Wednesday, 28 April 2010
When I was pregnant with The Youngest, I decided that the one morning a week that my partner had off work and was prepared to spend looking after Middle Son, I would spend attending an ante-natal yoga class. I remember being particularly tired during that last pregnancy - having two children already to care for aswell as two part-time cleaning jobs that I had to squeeze into any available nursery hours all took its inevitable toll on my energy levels - and so I figured that the relaxing benefits of yoga would do both me and my unborn child good. I had a friend who was at a similar stage of pregnancy to me and so we made an arrangement to meet up every Tuesday morning and dutifully roll up at our local 'healing centre' to be put through some gentle yogic paces.

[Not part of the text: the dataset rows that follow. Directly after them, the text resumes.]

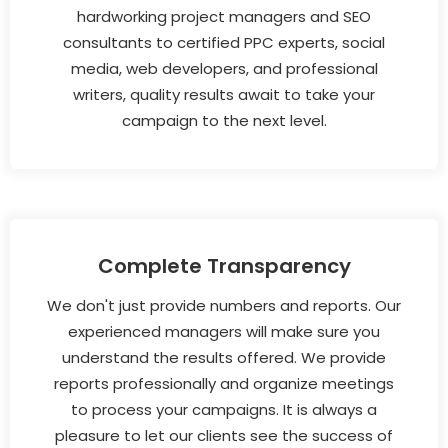
hardworking project managers and SEO
consultants to certified PPC experts, social
media, web developers, and professional
writers, quality results await to take your
campaign to the next level.
Complete Transparency
We don't just provide numbers and reports. Our
experienced managers will make sure you
understand the results offered. We provide
reports professionally and organize meetings
to process your campaigns. It is always a
pleasure to let our clients see the success of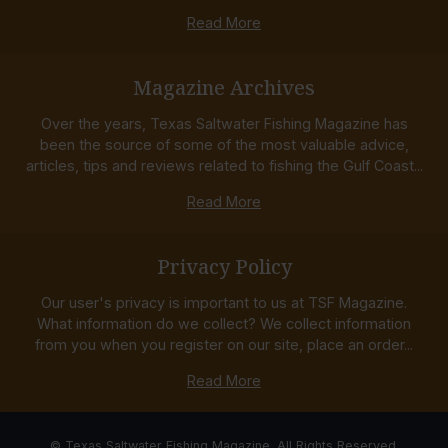
Read More
Magazine Archives
Over the years, Texas Saltwater Fishing Magazine has
been the source of some of the most valuable advice,
articles, tips and reviews related to fishing the Gulf Coast...
Read More
Privacy Policy
Our user's privacy is important to us at TSF Magazine.
What information do we collect? We collect information
from you when you register on our site, place an order...
Read More
© Texas Saltwater Fishing Magazine. All Rights Reserved.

The woman who taught us and who also owned and ran the healing centre had - I remember - all these gilt framed pictures up everywhere of another woman whom she described as being her 'guru' - a woman with long grey hair and a serene expression, who held her palms together as if in prayer and who always appeared in every picture to be wearing exactly the same long multi-coloured caftan. The teacher herself always wore sandals with these strange little bells on them that would knock together every time she made so much as the slightest movement, producing tiny little tinkly noises that seemed to echo on and on. She also insisted on being called a completely made up (and rather exotic and bohemian sounding) amalgamation of her first and last names, despite the fact that she already had a perfectly serviceable ordinary first name and that far from actually hailing from anywhere exotic she in fact came from a large grey commuter town just off the M1. Needless to say it was fairly clear to me from the start that ours was not a match made in heaven.

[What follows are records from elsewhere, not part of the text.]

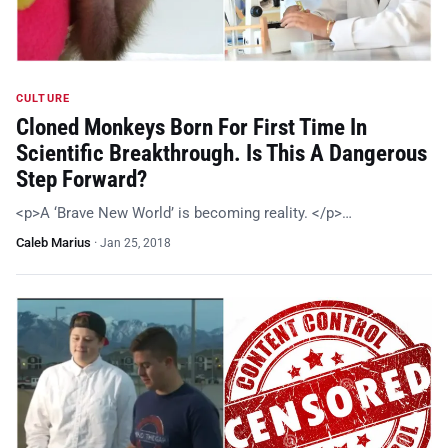
CULTURE
Cloned Monkeys Born For First Time In
Scientific Breakthrough. Is This A Dangerous
Step Forward?
<p>A ‘Brave New World’ is becoming reality. </p>…
Caleb Marius
·
Jan 25, 2018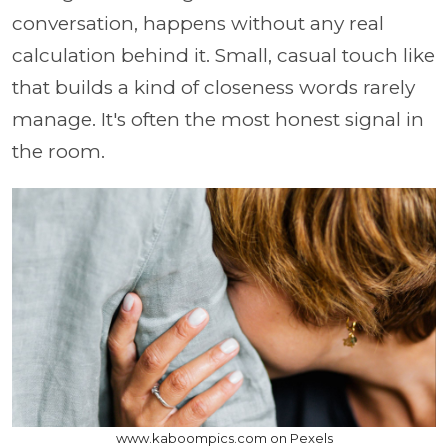
conversation, happens without any real
calculation behind it. Small, casual touch like
that builds a kind of closeness words rarely
manage. It's often the most honest signal in
the room.
www.kaboompics.com on Pexels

I stuck with the yoga though as I enjoyed the actual physical exercises and the 'me time' that it afforded, but as my pregnancy progressed my tolerance decreased, and I became more and more irritated with she of the pretentious name and the tinkling sandals. I remember one particular morning coming home from a class, stomping into the kitchen and slamming my keys down on the table, all of which had the immediate effect of causing my partner to fall about in fits of helpless laughter. He just about managed to blurt out, 'Gappy, it's yoga. It's not supposed to make you angry' before once again dissolving into a puddle of mirth - at which point I launched into a frustrated rant about how when I had mentioned how little sleep I was getting because the baby seemed to want to practice its somersaults as soon as I laid down - she had actually asked me what sort of visualisations I might want to focus on in order to enable my baby to relax. 'Has it not occurred to this woman that I might simply have an active baby and that my lack of sleep may not in fact be the result of some f***ing fault on my astral plane,' I raged - by which point my partner was laughing at me so hysterically that he nearly fell off his chair.

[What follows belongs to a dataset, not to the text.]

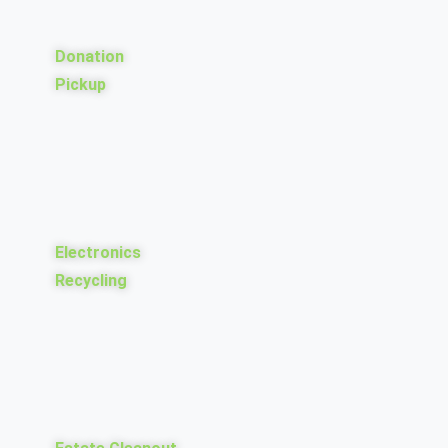
Donation
Pickup
Electronics
Recycling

I only went again a few times after that. It was official. Pregnancy yoga was bad for my blood pressure. However, what might have remained a distant memory has now come to the fore again for me because I have been reminded in recent days of how at the end of the yoga class we would always do a short session of meditation in which we were encouraged to try to clear our minds and think of nothing. 'Well'... I can remember thinking at the time... 'This is ridiculous. It's impossible to think of nothing. Who thinks of nothing? I can't think of nothing, there is far too much in my head to even contemplate thinking of nothing.
Little did I know that almost four years later I would begin writing a blog and that all of a sudden the concept of being able to clear ones mind and think of nothing would not only make perfect sense, but that thinking of nothing would in fact become a common occurrence. Indeed that whenever I sat down to try to write a blog post, my mind would immediately and inexplicably go completely blank and that I would find myself suddenly incapable of thinking of anything at all. Oh how I long to go back to my old yoga teacher and tell her that I've cracked it - that I have achieved enlightenment and ascended to that higher plane - and all as a result of having been inspired by that well respected guru: Blogspot.com.
This has been my version of the post that everyone writes eventually... The 'Help, I can't think of anything to write' post. And so with it I am asking: Where does your inspiration come from? When and where do you come up with your best ideas? And what the bloody hell do you do when you really can't think of anything to write about?